Black artists haven’t won the Album of the Year in the last ten years, and they’ve only won the prize three times this century: OutKast in 2004, Ray Charles in 2005, and, of course, Herbie Hancock in 2008. I think there’s a case to be made that none of those were zeitgeist-seizing records. Instead, they were a duo with a specific and idiosyncratic catalogue; a career-retrospective; and a jazz-fusion legend playing Joni Mitchell covers.
There’s a kind of fascinating irony here: The black music that the Recording Academy has most celebrated in the 21st Century is off-center and quirky in two of the three cases. (Charles’s win is akin to The Artist’s 2011 Best Picture Oscar—an industry’s nostalgic celebration of itself that didn’t pass muster even as the show’s final credits rolled.). But what also has to be said in a conversation about weird black music is that it privileges a kind of auteurist ideal, where the creator resists the allegedly easy-to-produce hip-hop soundscape and makes something unique.

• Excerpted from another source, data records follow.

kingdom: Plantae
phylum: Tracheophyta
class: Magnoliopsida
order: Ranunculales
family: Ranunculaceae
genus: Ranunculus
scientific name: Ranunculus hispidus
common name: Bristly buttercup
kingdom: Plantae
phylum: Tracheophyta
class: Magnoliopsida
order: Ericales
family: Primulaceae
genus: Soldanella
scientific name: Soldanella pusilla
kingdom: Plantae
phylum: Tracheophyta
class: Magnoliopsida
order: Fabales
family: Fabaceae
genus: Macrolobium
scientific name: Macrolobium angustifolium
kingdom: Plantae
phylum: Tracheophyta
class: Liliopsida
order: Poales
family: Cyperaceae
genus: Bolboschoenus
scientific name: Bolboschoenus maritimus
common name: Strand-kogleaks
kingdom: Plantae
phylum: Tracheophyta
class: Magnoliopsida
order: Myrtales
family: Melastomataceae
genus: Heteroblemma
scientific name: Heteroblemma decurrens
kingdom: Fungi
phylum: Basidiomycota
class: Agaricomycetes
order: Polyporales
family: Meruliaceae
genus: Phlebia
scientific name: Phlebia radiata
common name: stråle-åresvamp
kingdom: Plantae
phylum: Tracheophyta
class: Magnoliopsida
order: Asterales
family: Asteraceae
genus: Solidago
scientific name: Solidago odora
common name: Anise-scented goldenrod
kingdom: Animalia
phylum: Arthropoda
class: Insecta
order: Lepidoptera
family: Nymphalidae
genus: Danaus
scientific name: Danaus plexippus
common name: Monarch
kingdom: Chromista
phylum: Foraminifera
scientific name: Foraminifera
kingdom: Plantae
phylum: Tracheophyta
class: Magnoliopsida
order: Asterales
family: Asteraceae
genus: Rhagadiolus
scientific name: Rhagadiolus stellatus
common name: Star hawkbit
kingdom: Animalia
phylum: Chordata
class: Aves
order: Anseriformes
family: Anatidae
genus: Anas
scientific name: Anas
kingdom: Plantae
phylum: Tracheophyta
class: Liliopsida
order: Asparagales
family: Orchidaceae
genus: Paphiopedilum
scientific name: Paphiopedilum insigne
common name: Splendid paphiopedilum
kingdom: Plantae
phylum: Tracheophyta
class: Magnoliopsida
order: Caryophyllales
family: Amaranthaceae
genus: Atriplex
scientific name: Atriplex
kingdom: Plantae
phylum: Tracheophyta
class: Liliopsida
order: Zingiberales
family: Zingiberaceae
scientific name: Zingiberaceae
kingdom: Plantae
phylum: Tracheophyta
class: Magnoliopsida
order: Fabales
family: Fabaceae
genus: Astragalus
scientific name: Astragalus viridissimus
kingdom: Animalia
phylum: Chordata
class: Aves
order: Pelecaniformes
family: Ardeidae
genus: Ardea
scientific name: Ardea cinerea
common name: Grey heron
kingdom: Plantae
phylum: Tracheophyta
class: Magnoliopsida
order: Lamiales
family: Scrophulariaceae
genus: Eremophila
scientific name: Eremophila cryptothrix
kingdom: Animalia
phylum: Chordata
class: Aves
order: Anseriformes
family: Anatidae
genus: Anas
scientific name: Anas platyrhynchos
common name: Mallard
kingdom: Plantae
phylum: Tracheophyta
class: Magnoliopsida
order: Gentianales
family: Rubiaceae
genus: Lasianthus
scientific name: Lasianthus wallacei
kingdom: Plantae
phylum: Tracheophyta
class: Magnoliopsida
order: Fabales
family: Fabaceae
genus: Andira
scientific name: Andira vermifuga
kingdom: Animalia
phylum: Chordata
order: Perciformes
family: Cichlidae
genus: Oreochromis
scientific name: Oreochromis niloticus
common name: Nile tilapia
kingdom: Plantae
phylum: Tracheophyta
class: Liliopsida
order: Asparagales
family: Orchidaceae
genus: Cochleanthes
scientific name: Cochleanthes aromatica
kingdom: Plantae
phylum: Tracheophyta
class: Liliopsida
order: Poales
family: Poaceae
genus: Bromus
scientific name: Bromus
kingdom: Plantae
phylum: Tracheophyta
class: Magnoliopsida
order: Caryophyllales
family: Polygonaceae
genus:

In his wonderful book Just Around Midnight: Rock and Roll and the Racial Imagination, Jack Hamilton argues in a chapter about Bob Dylan and Sam Cooke that the former and artists like him are discursively framed as individuals, who through strength of will and individual genius, make their contribution to the musical landscape. The “black community,” the argument goes, is the true author of Cooke’s work. It is rhetorically positioned as a collective endeavor to delegitimize the artistry and significance of individual black artists.
This same pernicious logic, we might argue, might bleed into how some Academy voters hear and understand hip-hop, which often emphasizes crews, sampling, and other processes that situate work as part of a context and continuum. Given the dearth of hip-hop winners in recent years, though, this might be at least a partial explanation. And further, in this case, we see what happens when among the black music-makers, certain exceptional fantastics emerge: They win GRAMMY Awards.
Awaken, My Love! is a wonderful pastiche of old and new, and as deserving a candidate as any in this Album of the Year field. But should Glover’s name be called on Sunday, it bears asking: Is he winning because of his blackness? Or in spite of it?